> **Task to complete**: Keep only the lines from the start of the data through the line containing "Document page, 2001x1125 pixels.", and output them exactly.

> **Information shown**:
[Start of section]
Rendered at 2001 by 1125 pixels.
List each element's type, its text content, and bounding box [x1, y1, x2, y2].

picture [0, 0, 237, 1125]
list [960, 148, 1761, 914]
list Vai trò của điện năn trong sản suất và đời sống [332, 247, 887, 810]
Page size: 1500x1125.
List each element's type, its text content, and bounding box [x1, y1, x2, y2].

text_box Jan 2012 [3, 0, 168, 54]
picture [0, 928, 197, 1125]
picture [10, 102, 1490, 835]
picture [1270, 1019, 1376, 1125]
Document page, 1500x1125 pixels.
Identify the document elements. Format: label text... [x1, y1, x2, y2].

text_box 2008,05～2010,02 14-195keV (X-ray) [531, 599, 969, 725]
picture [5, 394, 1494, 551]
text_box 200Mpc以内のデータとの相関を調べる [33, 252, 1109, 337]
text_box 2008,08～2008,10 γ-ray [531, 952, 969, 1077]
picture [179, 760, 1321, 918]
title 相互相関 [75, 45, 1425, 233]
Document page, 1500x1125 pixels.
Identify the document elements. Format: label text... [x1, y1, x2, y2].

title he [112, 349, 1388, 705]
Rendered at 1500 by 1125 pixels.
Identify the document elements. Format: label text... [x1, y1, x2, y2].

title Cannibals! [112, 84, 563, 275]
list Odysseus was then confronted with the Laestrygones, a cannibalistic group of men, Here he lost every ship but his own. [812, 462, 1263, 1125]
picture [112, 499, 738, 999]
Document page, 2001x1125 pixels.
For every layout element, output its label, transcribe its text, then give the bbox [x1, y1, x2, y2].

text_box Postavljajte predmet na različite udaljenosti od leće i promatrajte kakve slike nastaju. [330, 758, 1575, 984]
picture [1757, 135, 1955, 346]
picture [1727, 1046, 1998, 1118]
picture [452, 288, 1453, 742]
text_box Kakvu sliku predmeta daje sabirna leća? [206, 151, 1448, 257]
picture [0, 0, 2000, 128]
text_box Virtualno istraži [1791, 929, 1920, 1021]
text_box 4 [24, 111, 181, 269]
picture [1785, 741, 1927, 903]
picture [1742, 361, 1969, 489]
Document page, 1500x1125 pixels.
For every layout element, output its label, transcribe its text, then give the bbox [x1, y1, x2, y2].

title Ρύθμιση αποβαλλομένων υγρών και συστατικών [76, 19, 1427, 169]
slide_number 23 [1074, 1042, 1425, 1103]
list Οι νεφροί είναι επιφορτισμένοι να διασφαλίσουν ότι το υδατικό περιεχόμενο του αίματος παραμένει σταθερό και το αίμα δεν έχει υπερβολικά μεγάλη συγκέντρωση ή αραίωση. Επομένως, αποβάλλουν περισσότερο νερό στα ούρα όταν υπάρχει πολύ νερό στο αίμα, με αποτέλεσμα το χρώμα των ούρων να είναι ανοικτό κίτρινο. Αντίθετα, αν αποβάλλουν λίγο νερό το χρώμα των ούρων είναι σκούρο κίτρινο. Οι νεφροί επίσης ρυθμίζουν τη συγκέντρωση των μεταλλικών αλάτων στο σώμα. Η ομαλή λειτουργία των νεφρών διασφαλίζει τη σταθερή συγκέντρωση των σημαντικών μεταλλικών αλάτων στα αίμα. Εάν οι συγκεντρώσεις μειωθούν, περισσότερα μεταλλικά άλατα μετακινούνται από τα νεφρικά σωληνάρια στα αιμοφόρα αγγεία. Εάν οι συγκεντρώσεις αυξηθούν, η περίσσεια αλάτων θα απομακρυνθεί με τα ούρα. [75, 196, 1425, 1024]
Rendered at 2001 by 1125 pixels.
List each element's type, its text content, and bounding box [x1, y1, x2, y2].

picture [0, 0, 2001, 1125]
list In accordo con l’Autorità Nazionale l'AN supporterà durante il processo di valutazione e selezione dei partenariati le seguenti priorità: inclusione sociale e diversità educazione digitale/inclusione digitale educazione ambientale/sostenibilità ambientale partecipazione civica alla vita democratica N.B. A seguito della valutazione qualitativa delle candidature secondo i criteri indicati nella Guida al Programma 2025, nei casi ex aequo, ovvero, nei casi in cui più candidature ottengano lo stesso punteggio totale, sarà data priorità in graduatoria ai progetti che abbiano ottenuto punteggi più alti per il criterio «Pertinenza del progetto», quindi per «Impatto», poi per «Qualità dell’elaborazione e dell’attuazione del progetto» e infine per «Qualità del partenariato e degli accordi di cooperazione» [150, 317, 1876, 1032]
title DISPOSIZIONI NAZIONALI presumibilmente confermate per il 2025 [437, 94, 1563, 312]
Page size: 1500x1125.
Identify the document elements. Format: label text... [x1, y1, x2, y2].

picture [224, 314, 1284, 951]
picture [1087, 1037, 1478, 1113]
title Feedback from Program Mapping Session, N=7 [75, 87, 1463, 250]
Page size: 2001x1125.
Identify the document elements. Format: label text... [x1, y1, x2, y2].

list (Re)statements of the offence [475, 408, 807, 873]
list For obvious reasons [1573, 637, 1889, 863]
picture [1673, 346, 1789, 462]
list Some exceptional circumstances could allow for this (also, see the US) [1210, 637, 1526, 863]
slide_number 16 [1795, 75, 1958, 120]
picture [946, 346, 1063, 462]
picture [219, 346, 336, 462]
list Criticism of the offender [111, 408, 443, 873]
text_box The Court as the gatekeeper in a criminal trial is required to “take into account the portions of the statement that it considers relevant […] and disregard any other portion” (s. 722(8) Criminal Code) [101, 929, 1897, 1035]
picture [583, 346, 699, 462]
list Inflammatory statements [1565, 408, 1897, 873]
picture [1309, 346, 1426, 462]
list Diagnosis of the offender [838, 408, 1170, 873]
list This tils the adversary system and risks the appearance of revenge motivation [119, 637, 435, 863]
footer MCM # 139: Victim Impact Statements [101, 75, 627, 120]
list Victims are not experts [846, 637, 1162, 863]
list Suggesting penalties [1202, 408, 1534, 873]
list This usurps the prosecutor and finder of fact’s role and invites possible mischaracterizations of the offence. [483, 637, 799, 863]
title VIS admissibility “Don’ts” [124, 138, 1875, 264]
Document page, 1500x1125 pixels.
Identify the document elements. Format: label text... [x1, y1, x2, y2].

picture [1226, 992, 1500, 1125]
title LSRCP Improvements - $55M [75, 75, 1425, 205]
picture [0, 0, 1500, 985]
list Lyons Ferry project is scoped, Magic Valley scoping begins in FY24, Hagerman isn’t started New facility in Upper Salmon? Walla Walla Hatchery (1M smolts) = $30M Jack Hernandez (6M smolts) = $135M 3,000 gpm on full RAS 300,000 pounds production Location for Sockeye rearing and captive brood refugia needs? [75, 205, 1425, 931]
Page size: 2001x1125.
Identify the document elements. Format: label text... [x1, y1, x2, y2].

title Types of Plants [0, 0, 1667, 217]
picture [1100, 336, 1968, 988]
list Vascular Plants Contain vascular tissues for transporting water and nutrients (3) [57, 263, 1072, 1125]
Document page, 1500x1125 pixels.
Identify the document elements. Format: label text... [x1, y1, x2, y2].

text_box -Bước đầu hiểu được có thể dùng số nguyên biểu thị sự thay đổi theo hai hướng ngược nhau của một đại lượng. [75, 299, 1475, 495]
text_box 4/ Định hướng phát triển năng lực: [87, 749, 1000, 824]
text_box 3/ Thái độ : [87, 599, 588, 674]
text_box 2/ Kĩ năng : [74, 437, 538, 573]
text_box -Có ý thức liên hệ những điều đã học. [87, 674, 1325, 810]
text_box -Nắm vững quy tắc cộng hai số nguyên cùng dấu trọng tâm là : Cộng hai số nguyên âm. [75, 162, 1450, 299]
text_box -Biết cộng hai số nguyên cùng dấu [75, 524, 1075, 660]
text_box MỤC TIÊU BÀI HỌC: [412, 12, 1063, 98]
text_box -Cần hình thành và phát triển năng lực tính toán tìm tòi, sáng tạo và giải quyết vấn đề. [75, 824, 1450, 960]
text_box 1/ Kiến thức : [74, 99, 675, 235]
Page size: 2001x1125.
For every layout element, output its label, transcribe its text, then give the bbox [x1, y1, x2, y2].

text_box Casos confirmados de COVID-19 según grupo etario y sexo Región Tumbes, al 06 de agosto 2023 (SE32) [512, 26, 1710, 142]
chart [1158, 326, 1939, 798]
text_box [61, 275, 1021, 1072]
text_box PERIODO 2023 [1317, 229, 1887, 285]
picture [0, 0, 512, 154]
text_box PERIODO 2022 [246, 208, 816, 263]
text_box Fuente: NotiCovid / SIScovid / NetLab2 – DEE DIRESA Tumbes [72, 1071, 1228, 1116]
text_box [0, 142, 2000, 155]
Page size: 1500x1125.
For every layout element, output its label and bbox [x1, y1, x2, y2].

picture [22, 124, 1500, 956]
[End of section]
> **Completed task**:
Rendered at 2001 by 1125 pixels.
List each element's type, its text content, and bounding box [x1, y1, x2, y2].

picture [0, 0, 237, 1125]
list [960, 148, 1761, 914]
list Vai trò của điện năn trong sản suất và đời sống [332, 247, 887, 810]
Page size: 1500x1125.
List each element's type, its text content, and bounding box [x1, y1, x2, y2].

text_box Jan 2012 [3, 0, 168, 54]
picture [0, 928, 197, 1125]
picture [10, 102, 1490, 835]
picture [1270, 1019, 1376, 1125]
Document page, 1500x1125 pixels.
Identify the document elements. Format: label text... [x1, y1, x2, y2].

text_box 2008,05～2010,02 14-195keV (X-ray) [531, 599, 969, 725]
picture [5, 394, 1494, 551]
text_box 200Mpc以内のデータとの相関を調べる [33, 252, 1109, 337]
text_box 2008,08～2008,10 γ-ray [531, 952, 969, 1077]
picture [179, 760, 1321, 918]
title 相互相関 [75, 45, 1425, 233]
Document page, 1500x1125 pixels.
Identify the document elements. Format: label text... [x1, y1, x2, y2].

title he [112, 349, 1388, 705]
Rendered at 1500 by 1125 pixels.
Identify the document elements. Format: label text... [x1, y1, x2, y2].

title Cannibals! [112, 84, 563, 275]
list Odysseus was then confronted with the Laestrygones, a cannibalistic group of men, Here he lost every ship but his own. [812, 462, 1263, 1125]
picture [112, 499, 738, 999]
Document page, 2001x1125 pixels.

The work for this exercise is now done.